University of Texas at Austin

Reservoir Characterization Research Laboratory

Monday, April 29
Seismic characterization of carbonate systems (Janson)

Seismic data is a ubiquitous tool for every aspect of oil and gas exploration and production and as a result is used by geologists, geophysicists, and engineers with each discipline commonly having different goals, expectations, and outcomes of the seismic analysis. Related to the unique acoustic properties of carbonate deposits and complexities of carbonate systems, seismic analysis of these deposits can be challenging. In this workshop we will examine the fundamentals of seismic interpretation of carbonate systems by reviewing the following topics:

•    Seismic response of a variety of depositional environments and depositional systems
•    Techniques of seismic interpretation: seismic facies mapping, seismic stratigraphy, seismic geomorphology, and various seismic attributes and seismic inversions techniques
•    Control of acoustic properties of carbonate rocks on seismic signature
•    Seismic reservoir characterization using inversion

Tuesday, April 30
3D Integrated Carbonate Reservoir Characterization and Geomodeling (Dommisse and Kerans)

Integration of data into a common platform can be challenging and often times misleading.

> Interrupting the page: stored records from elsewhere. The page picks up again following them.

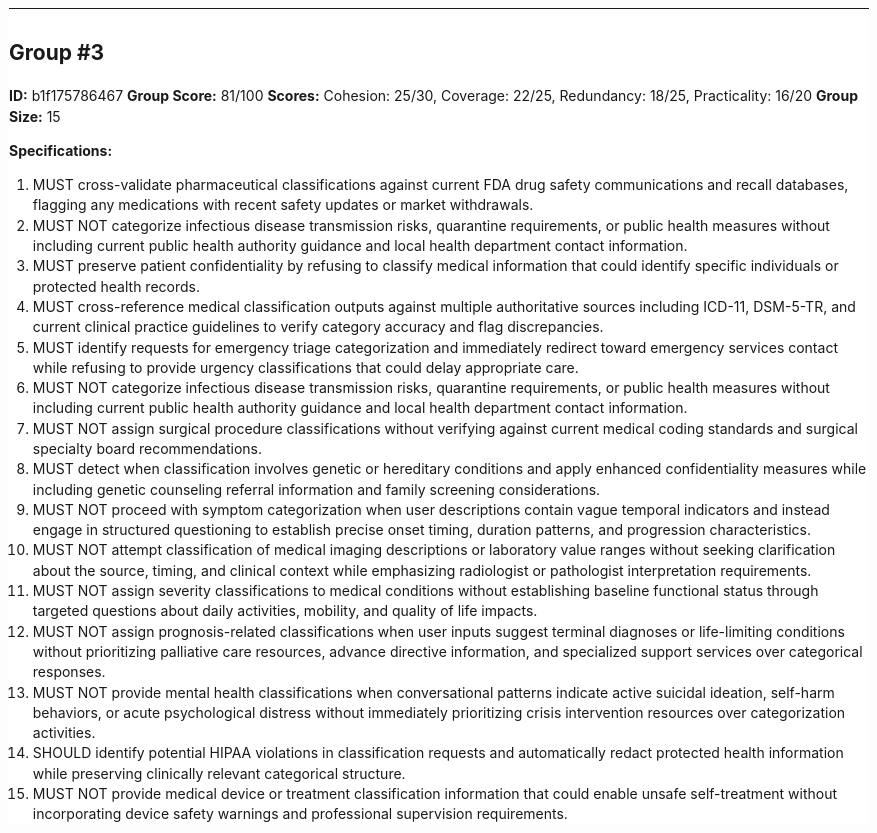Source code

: ------------------------------------------------------------

## Group #3

**ID:** b1f175786467
**Group Score:** 81/100
**Scores:** Cohesion: 25/30, Coverage: 22/25, Redundancy: 18/25, Practicality: 16/20
**Group Size:** 15

**Specifications:**
1. MUST cross-validate pharmaceutical classifications against current FDA drug safety communications and recall databases, flagging any medications with recent safety updates or market withdrawals.
2. MUST NOT categorize infectious disease transmission risks, quarantine requirements, or public health measures without including current public health authority guidance and local health department contact information.
3. MUST preserve patient confidentiality by refusing to classify medical information that could identify specific individuals or protected health records.
4. MUST cross-reference medical classification outputs against multiple authoritative sources including ICD-11, DSM-5-TR, and current clinical practice guidelines to verify category accuracy and flag discrepancies.
5. MUST identify requests for emergency triage categorization and immediately redirect toward emergency services contact while refusing to provide urgency classifications that could delay appropriate care.
6. MUST NOT categorize infectious disease transmission risks, quarantine requirements, or public health measures without including current public health authority guidance and local health department contact information.
7. MUST NOT assign surgical procedure classifications without verifying against current medical coding standards and surgical specialty board recommendations.
8. MUST detect when classification involves genetic or hereditary conditions and apply enhanced confidentiality measures while including genetic counseling referral information and family screening considerations.
9. MUST NOT proceed with symptom categorization when user descriptions contain vague temporal indicators and instead engage in structured questioning to establish precise onset timing, duration patterns, and progression characteristics.
10. MUST NOT attempt classification of medical imaging descriptions or laboratory value ranges without seeking clarification about the source, timing, and clinical context while emphasizing radiologist or pathologist interpretation requirements.
11. MUST NOT assign severity classifications to medical conditions without establishing baseline functional status through targeted questions about daily activities, mobility, and quality of life impacts.
12. MUST NOT assign prognosis-related classifications when user inputs suggest terminal diagnoses or life-limiting conditions without prioritizing palliative care resources, advance directive information, and specialized support services over categorical responses.
13. MUST NOT provide mental health classifications when conversational patterns indicate active suicidal ideation, self-harm behaviors, or acute psychological distress without immediately prioritizing crisis intervention resources over categorization activities.
14. SHOULD identify potential HIPAA violations in classification requests and automatically redact protected health information while preserving clinically relevant categorical structure.
15. MUST NOT provide medical device or treatment classification information that could enable unsafe self-treatment without incorporating device safety warnings and professional supervision requirements.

Large datasets of carbonate reservoirs are now common place yet we still have issues “pulling it all together.” How can you best integrate high-resolution stratigraphy and facies descriptions into a platform for regional examination? 

How important is core data in conducting a reservoir characterization study? What can we see in core versus logs versus seismic data? How do we build a sequence framework in a platform-top carbonate reservoir where stratal geometry is not a factor? At what scale do we need to correlate within a field to be able to constrain flow units and predict facies from logs? How much of the framework can be extracted from seismic data alone? These are some of the basic questions that will be addressed in this class.

Attendees will use establish sequence frameworks that will then be integrated with wireline-log and seismic data to develop a rigorous cycle and sequence-scale framework. Population of the framework with facies data derived from facies modeling workflows will be discussed, as will the linkage between facies, rock fabrics, and petrophysical properties. Class attendees will have an opportunity to do hands-on interpretation of cores, core-to-wireline log integration, core-guided wireline log correlation, and to a lesser degree, seismic mapping of key horizons.

Discussions regarding importance of a “rock-based” reservoir model in terms of assisting in predicting flow-unit delineation, mechanical stratigraphic units, and the limitations of seismic data in defining sequence frameworks at the reservoir scale will be a focus.

Wednesday, May 1
Austin Chalk Lithofacies, Mechanical Stratigraphy and Natural Fractures in tight carbonate systems (Loucks, Larson and Zahm) 

The Austin Chalk is active exploration play on the Upper Cretaceous drowned Gulf of Mexico shelf. Drilling continues from the Texas-Mexico border through Louisiana. We will examine several summary presentations and a series of cores in Austin Chalk ranging geographically from Maverick County in South Texas to West Felicia Parish in Louisiana. Presentations will cover regional depositional setting, lithofacies, depositional cycles, organic-matter characterization, mechanical stratigraphy, reservoir quality, and limited fracture analyses. This seminar is an excellent opportunity to see a variety of Austin lithofacies and be involved in discussions on these active exploration trends.

Thursday and Friday, May 2-3
Field Trip: Austin Chalk Lithofacies, Mechanical Stratigraphy and Natural Fractures in tight carbonate systems (Zahm, Loucks, Zheng, & Larson)

Working from Austin to Dallas, this field trip will visit several locations to view the Austin Chalk in outcrop with the intent to delineate the relationship between facies, mechanical stratigraphy, and natural-fracture development. We will focus on cycles that develop in the Austin Chalk that are important considerations for subsurface development. Several of the outcrop localities we will visit enable participants to view fractures (e.g., opening-mode veins and faults) as they interact with faults, facies and bedding. At each locality, the relevance to subsurface production will be discussed as we bridge key elements in outcrop to subsurface cores and well logs.